When Ellie had still been a schoolgirl, Neil had happily indulged her curiosity about his books and studies. That comfortable intellectual banter had changed when he left for university. Neil had grown more distant. He had always been a bit over-serious, but it began to feel as though his mind was somewhere else when he returned home for holidays.

After Ellie managed to fight her way into university herself, there had been sparks of that old dynamic between them—moments where Ellie had lured Neil into a debate about the antecedents of Ancient Greek or the fall of the Byzantine Empire. But after a little while, Neil always pulled away again, pleading another paper he needed to write or books he had neglected.

There was nothing wrong with that, of course—not in any way that Ellie could point her finger at—and yet something about it had left her feeling oddly frustrated… and perhaps just a bit let down.

She was fairly certain Neil would not be excited to learn that she had come to Egypt—even without the added complication of Adam Bates. The thought made her hands clench a little tighter on the reins of her donkey as they followed the winding path deeper into the desert.

Adam rode just behind her. He was still oddly quiet as his blue eyes carefully scanned the desert.

Ellie let her donkey fall back a bit until she was bobbing uncomfortably beside him. “Is something wrong?”

“Hard to say till we get there,” Adam replied automatically, still not looking at her. “Might be a good idea to have Mr. M question the workers and see if anyone matching Dawson or Jacobs’ description has been sniffing about. It’d give us a better notion of how to approach your brother about the whole business. I can’t say I’m at all sure he’s going to be happy to learn that a bunch of artifact thieves have an interest in his dig.”

“No,” Ellie agreed. “But that wasn’t what I meant.”

Adam finally met her gaze—only to quickly look away again. “Oh?”

Ellie repressed a sigh of exasperation. “Maybe I was asking why you kissed me last night and then apologized as though you’d just run over my cat. And why you’ve been avoiding me for most of the day.”

“I haven’t been avoiding you,” Adam countered stubbornly. “I’m right here.”

“But you can barely bring yourself to look at me!” Ellie exclaimed.

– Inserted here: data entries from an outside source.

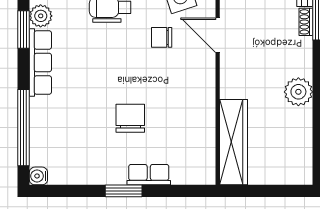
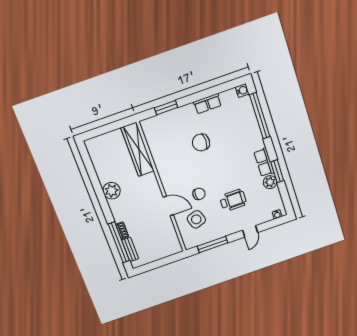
row of seats: (40, 63) -> (264, 162), width x0.68
chair: (130, 118) -> (201, 142), turned 90
row of seats: (149, 175) -> (207, 104), moved
window: (124, 191) -> (166, 108), moved

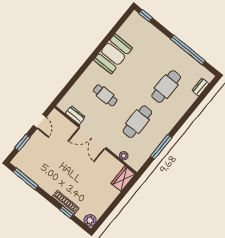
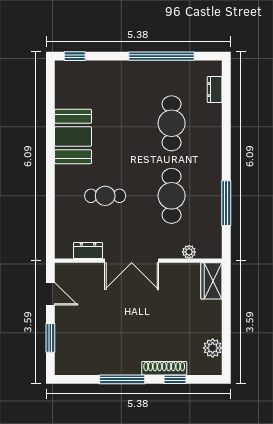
window: (26, 179) -> (122, 379), moved
plant: (90, 220) -> (213, 348), moved

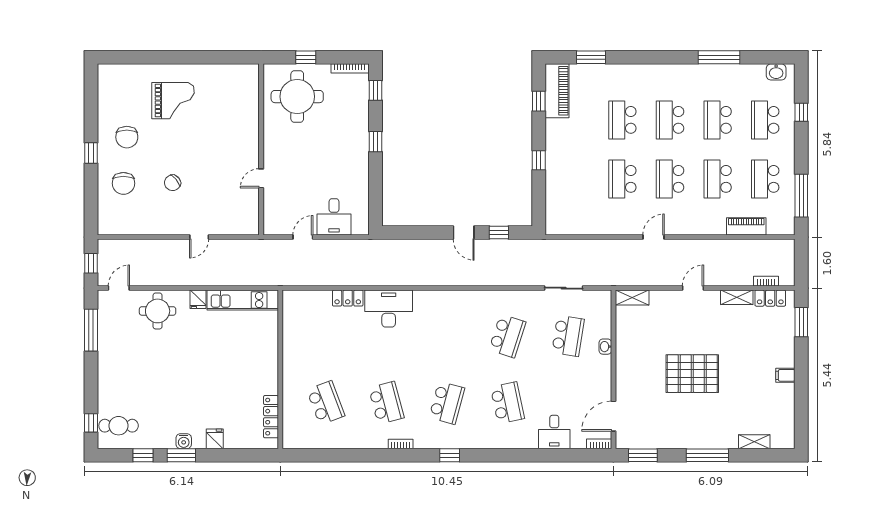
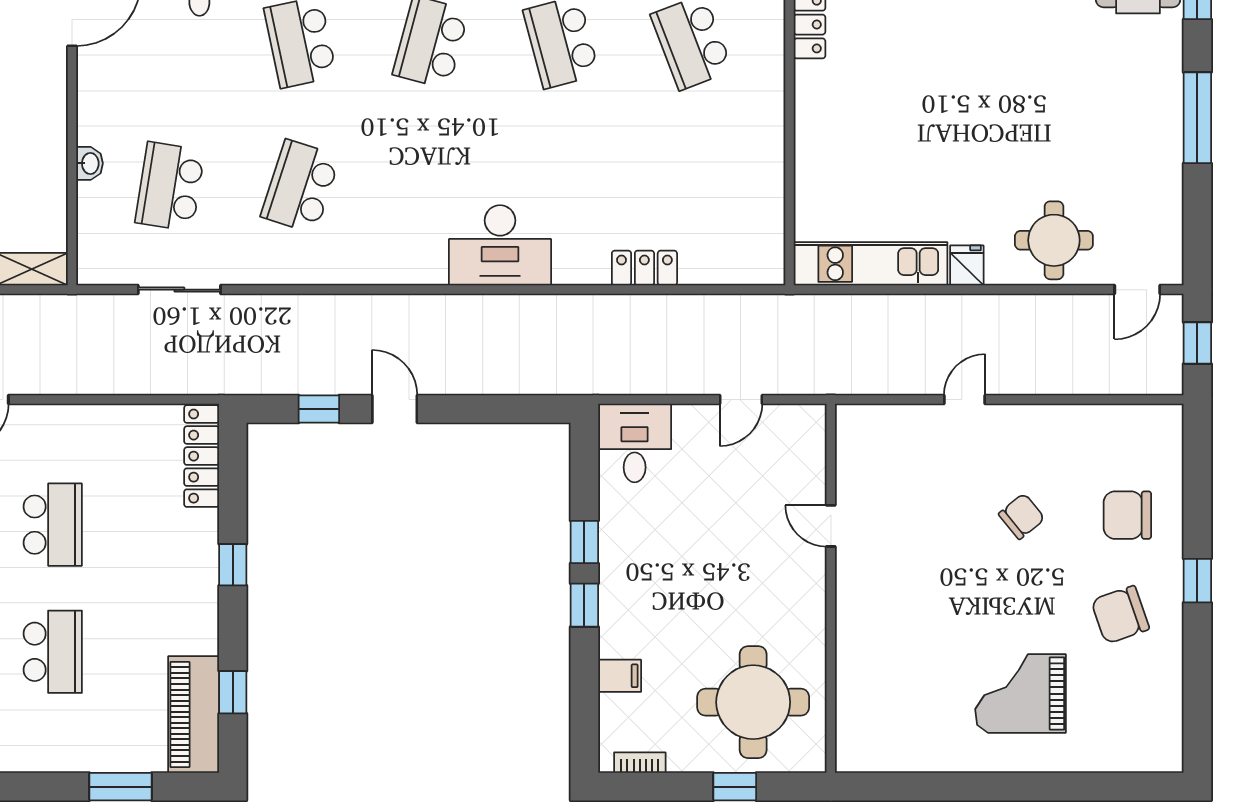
bookcase: (350, 68) -> (640, 763), width x0.64
window: (376, 90) -> (584, 542), moved
filing cabinet: (359, 109) -> (620, 676), added
chair: (127, 137) -> (1120, 615), turned -109
door: (261, 178) -> (831, 526), swing flipped
chair: (123, 183) -> (1127, 515), turned -90
locker: (553, 211) -> (202, 456), added
desk: (334, 217) -> (635, 443), moved
desk: (389, 309) -> (500, 245), moved
window: (91, 330) -> (1197, 118), moved

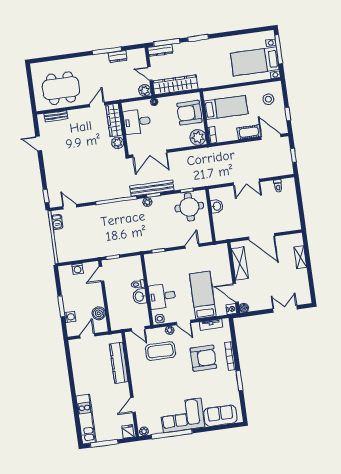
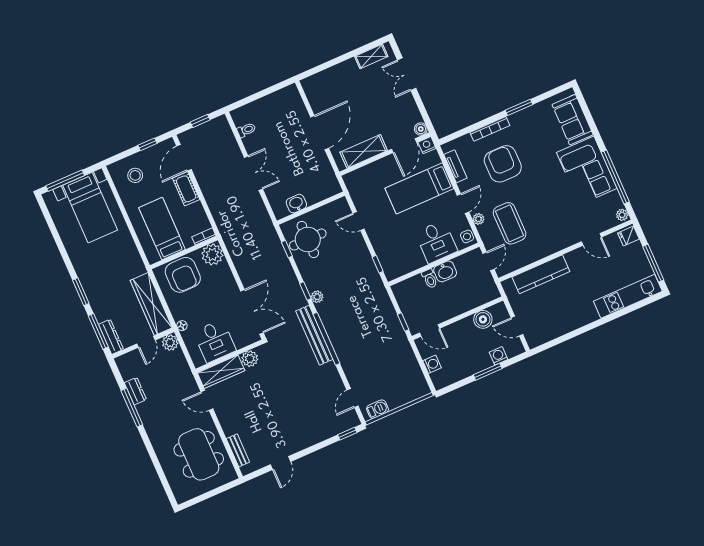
bench: (152, 188) -> (314, 335), moved
shelving: (300, 257) -> (371, 56), moved

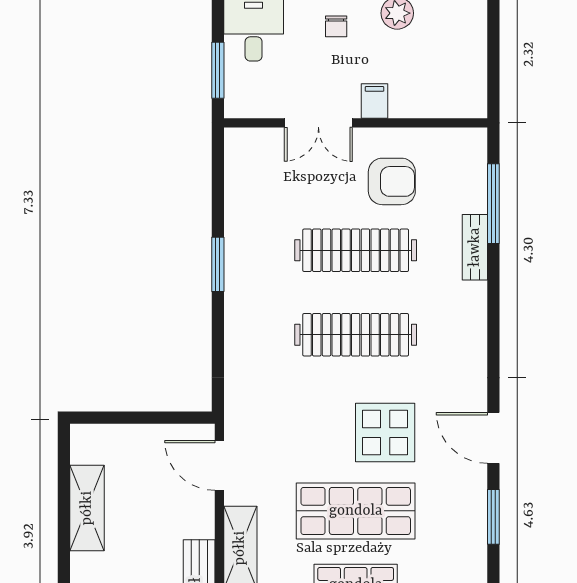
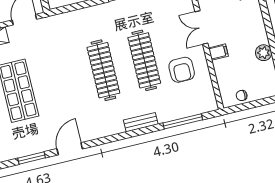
chair: (336, 26) -> (242, 95), moved
bench: (475, 247) -> (141, 122), moved
display table: (385, 433) -> (60, 96), removed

Constance turned on her donkey where she rode ahead of them, glancing back with a concerned frown.

Ellie flashed her a reassuring smile and a wave.

Constance’s eyes narrowed, shifting from her to Adam, but she finally turned back around.

“I’m just trying to do the right thing,” Adam pushed back, keeping his voice low and his eyes on the road ahead of them.

“The right thing about what?” Ellie fought to keep the exasperation from her tone.

Adam turned his head to stare down at her. “You, Ellie.”

The intensity of his look—fierce with tumultuous but unnameable feeling—took her breath.

“But what does that mean?” Ellie pressed a little unevenly.

Mr. Mahjoud’s voice cut through the evening air before Adam could respond.

“We have arrived,” the dragoman announced, drawing his donkey up short at the edge of a sprawling pit.